In September, a man broke in to 67-year-old Harvey Lembo's house and attempted to rob him of his prescription medications. Lembo, who uses a wheelchair and who had been robbed before, proceeded to shoot the intruder with his newly-purchased gun. He was then told that guns were not allowed in his apartment complex and that he needed to give up his weapon or face being evicted. Now, Lembo is suing his landlord for the right to bear arms.
A disabled former lobsterman who shot an intruder after buying a gun to defend himself sued his landlord Monday over a policy that prohibits him from keeping a gun in his subsidized apartment.
Harvey Lembo, who uses a motorized wheelchair, was warned by his property management company that tenants are prohibited from having firearms after he shot an alleged burglar in the shoulder after five break-ins.
The lawsuit was filed in Knox County Superior Court.
"We're interested in ensuring that people in Mr. Lembo's position are able to enjoy their full constitution rights, including their right to lawfully possess a firearm in self-defense," said Patrick Strawbridge, his Boston-based attorney.

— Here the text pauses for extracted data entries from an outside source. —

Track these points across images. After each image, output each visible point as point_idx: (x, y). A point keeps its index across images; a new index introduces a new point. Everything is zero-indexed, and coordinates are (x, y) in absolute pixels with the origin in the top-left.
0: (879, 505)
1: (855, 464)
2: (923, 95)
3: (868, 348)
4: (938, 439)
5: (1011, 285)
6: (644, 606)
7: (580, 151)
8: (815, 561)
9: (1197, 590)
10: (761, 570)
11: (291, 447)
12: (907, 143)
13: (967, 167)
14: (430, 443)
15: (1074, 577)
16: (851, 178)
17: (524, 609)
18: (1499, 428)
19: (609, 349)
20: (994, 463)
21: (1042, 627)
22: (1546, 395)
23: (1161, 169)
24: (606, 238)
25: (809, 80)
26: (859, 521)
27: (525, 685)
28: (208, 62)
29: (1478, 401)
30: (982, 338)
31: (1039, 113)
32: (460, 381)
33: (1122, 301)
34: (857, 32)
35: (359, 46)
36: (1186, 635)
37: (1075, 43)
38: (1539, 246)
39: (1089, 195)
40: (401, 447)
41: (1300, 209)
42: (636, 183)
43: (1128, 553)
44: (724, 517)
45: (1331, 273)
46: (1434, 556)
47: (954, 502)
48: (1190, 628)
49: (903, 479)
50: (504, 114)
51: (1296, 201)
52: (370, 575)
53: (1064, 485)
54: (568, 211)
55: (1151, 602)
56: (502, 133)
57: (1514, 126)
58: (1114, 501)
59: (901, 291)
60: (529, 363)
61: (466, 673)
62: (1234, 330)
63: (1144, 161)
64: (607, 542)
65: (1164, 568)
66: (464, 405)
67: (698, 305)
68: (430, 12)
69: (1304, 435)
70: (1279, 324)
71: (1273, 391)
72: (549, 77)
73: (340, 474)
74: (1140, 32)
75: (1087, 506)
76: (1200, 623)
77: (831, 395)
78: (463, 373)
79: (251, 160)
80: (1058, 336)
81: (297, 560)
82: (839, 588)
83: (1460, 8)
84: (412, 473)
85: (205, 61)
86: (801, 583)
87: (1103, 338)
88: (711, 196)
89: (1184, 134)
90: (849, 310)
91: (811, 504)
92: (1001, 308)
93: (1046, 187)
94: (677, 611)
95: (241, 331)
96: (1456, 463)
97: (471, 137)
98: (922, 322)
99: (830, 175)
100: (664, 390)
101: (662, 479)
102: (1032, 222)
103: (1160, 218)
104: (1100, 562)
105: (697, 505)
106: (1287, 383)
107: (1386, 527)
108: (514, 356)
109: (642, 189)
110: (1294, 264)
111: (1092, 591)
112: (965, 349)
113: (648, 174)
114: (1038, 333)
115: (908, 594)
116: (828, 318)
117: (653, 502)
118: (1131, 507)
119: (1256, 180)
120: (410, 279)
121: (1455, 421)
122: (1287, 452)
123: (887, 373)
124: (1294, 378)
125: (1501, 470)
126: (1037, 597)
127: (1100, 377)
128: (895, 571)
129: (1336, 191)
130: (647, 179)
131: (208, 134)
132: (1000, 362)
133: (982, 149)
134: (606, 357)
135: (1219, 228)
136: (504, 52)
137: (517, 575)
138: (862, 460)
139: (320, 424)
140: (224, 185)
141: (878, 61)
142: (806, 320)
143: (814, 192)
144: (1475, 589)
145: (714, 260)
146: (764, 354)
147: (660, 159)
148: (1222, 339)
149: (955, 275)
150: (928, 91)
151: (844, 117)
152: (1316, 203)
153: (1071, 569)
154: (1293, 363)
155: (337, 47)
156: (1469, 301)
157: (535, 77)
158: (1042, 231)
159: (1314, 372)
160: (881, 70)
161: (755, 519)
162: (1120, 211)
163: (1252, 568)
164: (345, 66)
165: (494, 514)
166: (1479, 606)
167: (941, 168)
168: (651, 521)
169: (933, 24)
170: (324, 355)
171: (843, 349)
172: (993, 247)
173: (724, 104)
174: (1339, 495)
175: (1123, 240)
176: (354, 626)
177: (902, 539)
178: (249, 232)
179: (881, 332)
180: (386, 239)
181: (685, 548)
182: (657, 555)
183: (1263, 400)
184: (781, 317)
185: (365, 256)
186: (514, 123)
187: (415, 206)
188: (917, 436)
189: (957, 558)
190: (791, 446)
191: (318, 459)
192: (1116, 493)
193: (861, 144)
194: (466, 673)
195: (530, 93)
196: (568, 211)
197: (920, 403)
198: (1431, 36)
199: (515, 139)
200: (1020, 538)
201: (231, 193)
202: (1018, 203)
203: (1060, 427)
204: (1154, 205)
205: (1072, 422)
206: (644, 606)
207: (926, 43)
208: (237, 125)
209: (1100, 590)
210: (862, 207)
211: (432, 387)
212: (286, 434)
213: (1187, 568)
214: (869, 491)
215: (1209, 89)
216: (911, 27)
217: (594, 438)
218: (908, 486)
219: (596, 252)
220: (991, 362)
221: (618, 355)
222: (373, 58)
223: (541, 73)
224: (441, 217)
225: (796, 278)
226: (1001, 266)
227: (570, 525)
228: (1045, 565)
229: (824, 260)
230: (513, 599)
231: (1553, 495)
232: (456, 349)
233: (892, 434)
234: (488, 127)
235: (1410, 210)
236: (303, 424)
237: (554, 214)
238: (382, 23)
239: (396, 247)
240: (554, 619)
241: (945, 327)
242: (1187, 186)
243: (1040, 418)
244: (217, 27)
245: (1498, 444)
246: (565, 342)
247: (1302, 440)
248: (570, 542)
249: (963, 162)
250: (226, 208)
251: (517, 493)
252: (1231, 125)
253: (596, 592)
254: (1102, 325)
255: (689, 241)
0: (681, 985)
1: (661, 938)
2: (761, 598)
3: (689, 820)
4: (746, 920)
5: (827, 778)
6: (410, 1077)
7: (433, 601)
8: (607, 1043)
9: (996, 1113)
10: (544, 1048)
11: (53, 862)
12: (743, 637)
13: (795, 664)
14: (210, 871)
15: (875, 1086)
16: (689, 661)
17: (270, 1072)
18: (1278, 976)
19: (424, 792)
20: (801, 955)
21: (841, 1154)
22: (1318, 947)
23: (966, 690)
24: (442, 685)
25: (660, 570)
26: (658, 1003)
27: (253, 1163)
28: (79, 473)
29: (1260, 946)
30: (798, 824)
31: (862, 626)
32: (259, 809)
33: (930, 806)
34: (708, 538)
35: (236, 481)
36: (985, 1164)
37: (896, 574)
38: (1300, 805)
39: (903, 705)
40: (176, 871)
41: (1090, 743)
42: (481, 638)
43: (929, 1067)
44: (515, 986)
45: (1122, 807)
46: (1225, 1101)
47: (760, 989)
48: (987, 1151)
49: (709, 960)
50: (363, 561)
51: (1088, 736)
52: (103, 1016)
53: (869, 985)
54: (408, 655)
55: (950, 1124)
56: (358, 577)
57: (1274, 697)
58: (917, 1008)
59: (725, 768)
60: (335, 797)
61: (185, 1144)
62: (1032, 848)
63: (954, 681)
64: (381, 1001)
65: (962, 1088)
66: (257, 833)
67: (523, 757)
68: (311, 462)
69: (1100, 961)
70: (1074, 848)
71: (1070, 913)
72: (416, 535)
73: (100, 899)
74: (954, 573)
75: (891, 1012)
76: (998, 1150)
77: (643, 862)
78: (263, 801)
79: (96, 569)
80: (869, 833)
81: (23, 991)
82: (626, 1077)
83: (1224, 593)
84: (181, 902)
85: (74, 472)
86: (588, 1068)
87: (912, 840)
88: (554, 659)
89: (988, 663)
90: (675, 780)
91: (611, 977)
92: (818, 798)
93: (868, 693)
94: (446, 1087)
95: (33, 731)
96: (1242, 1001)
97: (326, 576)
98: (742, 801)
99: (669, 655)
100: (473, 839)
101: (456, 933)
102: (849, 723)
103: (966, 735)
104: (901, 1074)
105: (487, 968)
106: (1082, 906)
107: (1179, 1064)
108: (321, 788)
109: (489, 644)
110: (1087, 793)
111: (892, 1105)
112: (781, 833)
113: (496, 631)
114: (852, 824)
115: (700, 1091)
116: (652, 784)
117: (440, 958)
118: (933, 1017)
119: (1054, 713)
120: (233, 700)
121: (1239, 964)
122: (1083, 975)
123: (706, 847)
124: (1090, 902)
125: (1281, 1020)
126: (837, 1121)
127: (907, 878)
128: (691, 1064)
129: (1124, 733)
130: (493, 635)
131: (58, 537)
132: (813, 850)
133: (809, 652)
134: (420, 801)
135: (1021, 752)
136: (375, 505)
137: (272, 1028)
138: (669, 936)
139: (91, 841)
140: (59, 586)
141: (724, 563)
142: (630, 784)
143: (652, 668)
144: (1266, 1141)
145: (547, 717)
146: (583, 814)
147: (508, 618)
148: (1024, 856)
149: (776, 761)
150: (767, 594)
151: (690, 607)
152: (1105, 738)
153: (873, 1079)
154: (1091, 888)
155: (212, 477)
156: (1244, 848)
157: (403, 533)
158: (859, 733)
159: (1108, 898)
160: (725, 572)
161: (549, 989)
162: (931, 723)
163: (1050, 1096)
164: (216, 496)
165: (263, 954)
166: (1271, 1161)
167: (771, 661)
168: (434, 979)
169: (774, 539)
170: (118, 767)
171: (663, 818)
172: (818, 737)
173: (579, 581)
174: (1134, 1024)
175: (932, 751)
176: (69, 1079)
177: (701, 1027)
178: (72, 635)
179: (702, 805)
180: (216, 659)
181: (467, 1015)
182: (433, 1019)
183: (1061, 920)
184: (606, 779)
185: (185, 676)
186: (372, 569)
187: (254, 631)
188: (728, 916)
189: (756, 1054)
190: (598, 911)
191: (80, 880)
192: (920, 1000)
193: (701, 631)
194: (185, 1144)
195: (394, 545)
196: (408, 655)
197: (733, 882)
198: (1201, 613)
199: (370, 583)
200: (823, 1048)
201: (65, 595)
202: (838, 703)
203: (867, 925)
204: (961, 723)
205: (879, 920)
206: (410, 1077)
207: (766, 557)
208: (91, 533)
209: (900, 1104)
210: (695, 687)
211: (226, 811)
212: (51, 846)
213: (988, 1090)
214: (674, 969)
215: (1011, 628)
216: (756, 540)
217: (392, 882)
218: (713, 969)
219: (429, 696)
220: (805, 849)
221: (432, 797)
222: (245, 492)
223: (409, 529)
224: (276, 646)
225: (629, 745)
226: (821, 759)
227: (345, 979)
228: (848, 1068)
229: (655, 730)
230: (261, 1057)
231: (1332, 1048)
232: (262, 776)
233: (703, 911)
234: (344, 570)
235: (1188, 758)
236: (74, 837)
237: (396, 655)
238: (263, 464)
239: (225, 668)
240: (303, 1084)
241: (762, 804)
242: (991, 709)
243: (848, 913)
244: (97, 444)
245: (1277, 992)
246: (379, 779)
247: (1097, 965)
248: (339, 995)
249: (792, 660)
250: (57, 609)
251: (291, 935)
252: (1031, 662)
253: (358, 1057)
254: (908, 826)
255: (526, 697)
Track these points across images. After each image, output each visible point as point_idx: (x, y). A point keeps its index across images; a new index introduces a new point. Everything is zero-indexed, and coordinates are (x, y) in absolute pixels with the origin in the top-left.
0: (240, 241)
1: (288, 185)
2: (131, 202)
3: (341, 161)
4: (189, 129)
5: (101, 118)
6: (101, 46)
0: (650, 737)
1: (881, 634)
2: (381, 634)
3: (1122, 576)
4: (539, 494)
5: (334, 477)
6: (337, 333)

There was no immediate response from Stanford Management Co., operator of Park Place Apartments.
Like I wrote back in September, it was incredibly irresponsible for the media to broadcast precisely which apartment complex Lembo was living in, as well as publicize the fact that he was in possession of prescription drugs that are often targeted by thieves. Lembo is from a small town in Maine, and it would be very easy for someone to find out where he was living and rob him of his property and medications--especially with the new knowledge that he was no longer armed. Lembo has demonstrated a need to own a firearm for protection, and he should be able to.